Kat. + 75 kg kobiet na kandydatkę do złota można było stawiać każde pieniądze. Rosyjska sztangistka – Tatiana Kaszirina, wicemistrzyni olimpijska z Londynu (2012), mistrzyni świata z Wrocławia (2013) oraz rekordzistka świata w tej wadze i najlepsza zawodniczka w Plebiscycie IWF za rok 2013, wyprzedza w Europie rywalki... o lata świetlne. Tatiana bez problemów zdobyła złoto w Tel Awiwie, a wyjazd do Izraela potraktowała w połowie turystycznie. W dwuboju uzyskała 323 kg i drugą w klasyfikacji – koleżankę z ekipy Julię Konowałową wyprzedziła aż o 65 kg, a brązową medalistkę - Rumunkę Andreeę Aanei – aż o 74 kg!

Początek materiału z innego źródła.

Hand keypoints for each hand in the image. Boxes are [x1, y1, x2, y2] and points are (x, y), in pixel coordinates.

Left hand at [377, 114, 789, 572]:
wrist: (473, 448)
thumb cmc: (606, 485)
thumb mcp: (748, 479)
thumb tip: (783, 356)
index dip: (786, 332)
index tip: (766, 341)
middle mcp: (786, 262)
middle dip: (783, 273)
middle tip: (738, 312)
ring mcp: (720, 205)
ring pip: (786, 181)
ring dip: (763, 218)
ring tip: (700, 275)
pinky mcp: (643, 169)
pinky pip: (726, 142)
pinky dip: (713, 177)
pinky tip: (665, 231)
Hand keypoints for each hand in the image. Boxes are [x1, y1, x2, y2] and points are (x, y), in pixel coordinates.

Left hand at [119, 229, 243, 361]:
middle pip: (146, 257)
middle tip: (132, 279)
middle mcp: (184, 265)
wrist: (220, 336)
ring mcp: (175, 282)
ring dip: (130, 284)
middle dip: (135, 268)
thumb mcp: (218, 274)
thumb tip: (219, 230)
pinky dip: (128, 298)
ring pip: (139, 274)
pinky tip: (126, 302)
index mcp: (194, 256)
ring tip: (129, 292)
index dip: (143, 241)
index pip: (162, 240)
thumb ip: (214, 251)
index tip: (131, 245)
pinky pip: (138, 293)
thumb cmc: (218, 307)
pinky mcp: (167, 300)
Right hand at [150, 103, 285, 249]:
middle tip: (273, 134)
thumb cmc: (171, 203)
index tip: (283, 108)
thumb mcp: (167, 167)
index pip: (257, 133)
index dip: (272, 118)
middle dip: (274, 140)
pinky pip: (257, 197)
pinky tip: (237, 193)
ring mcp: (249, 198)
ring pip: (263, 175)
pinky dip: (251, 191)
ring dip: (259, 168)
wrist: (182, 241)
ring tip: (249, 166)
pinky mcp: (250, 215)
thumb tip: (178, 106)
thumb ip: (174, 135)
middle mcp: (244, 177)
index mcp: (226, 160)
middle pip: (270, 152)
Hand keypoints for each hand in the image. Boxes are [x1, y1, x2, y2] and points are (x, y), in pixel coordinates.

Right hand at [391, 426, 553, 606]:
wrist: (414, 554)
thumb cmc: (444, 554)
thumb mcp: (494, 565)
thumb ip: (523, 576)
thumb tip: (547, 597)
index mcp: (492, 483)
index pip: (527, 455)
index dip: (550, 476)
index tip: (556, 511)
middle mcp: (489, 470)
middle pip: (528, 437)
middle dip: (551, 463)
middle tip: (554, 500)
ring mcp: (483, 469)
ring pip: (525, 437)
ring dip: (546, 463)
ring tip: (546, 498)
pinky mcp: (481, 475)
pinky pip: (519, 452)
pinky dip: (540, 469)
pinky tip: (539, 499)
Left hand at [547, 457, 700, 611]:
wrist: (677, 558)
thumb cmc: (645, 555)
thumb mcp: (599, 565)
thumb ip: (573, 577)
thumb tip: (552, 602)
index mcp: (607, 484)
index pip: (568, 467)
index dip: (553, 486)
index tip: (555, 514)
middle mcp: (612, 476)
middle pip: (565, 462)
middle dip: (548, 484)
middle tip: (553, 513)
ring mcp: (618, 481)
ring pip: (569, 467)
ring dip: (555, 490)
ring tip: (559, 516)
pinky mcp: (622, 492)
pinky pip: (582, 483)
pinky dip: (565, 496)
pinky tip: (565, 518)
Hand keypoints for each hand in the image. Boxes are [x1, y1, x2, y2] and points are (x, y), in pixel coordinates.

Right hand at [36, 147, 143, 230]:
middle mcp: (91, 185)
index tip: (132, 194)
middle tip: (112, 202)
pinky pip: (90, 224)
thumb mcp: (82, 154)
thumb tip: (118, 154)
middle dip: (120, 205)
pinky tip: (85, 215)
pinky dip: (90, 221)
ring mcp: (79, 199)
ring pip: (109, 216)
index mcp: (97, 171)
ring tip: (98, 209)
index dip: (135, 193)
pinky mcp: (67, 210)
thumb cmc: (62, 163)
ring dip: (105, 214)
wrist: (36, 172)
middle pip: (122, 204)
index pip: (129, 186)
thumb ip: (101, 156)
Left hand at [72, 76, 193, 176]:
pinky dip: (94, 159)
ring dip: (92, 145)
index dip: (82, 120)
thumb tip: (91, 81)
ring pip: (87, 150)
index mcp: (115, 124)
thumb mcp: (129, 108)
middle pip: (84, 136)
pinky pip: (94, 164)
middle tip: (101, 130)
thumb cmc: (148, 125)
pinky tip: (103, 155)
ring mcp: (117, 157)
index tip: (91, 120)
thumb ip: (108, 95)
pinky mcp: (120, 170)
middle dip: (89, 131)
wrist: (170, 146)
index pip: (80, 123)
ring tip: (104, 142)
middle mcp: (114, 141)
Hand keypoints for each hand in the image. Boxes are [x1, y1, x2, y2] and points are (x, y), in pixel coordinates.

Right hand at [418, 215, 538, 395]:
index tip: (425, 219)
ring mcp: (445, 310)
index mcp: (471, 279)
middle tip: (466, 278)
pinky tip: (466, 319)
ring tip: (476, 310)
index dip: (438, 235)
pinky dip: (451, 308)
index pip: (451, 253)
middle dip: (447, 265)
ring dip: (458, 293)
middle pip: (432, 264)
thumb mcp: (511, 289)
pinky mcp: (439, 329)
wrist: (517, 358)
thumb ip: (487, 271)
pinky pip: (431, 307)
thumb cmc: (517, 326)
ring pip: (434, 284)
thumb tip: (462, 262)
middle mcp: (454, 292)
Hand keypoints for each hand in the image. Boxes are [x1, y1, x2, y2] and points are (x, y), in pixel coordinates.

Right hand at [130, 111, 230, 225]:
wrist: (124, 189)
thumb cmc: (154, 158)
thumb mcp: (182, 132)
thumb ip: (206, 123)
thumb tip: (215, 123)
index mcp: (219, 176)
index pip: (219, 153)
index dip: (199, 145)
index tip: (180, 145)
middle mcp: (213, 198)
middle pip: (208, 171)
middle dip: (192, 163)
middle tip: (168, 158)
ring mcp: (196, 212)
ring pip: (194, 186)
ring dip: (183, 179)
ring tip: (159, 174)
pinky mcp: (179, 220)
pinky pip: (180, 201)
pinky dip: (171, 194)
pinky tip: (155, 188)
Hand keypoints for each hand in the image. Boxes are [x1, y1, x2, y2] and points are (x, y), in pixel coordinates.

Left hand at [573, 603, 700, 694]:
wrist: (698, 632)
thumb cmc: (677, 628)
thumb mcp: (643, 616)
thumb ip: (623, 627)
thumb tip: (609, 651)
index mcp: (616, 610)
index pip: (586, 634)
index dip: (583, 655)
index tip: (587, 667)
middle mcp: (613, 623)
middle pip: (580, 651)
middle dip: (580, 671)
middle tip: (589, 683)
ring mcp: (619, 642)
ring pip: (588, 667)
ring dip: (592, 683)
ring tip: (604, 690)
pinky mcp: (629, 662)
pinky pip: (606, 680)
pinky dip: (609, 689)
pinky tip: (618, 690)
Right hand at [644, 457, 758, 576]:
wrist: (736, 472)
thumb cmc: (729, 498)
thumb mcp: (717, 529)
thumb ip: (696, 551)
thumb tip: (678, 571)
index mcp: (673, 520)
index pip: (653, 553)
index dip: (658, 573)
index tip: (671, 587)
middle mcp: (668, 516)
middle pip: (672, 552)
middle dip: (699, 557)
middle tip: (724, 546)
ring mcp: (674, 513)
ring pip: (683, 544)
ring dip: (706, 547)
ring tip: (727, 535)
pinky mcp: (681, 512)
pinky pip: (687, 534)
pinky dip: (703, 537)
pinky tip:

Rywalizacja w kat + 75 kg – ze względu na prezentowany poziom zawodniczek - miała dwa etapy – w pierwszym oglądaliśmy sztangistki walczące o lokaty 4-7. Były wśród nich dwie nasze dziewczyny – Sabina Bagińska oraz Magdalena Pasko. Rwanie obydwie ropzpoczęły od 95 kg, z tym, że Sabinka nie zaliczyła podejścia. Poprawka już okazała się skuteczna, potem atletka WKS Śląska Wrocław dołożyła jeszcze 5 kg i z wynikiem 100 kg zakończyła. Dało jej to miejsce 7. w boju. Magda udanie rwała trzykrotnie – na 95 kg, 100 kg i 103 kg. Dwa ostatnie rezultaty, to rekordy życiowe tej zawodniczki! W podrzucie, jako pierwsza z naszych rozpoczęła atletka MKS Lechii Sędziszów Młp. - 123 kg, potem 129 kg i ponownie „życiówka”, poprawka na 131 kg tym razem się nie udała. Ale w dwuboju 232 kg – to o 8 kg lepiej niż dotychczasowy rekord życiowy Magdy! O najlepszy rezultat w karierze w podrzucie, postarała się też Sabina – 133 kg, no i do tego 233 kg w dwuboju, czyli o 2 kg lepiej od dotychczasowego rekordowego wyniku!
Za te podniesione ciężary – naszym reprezentantkom serdeczne dzięki i gratulacje. Bo jeśli w najważniejszej imprezie międzynarodowej pierwszej części sezonu, bije się rekordy życiowe – trudno mówić o złym przygotowaniu. Wręcz przeciwnie.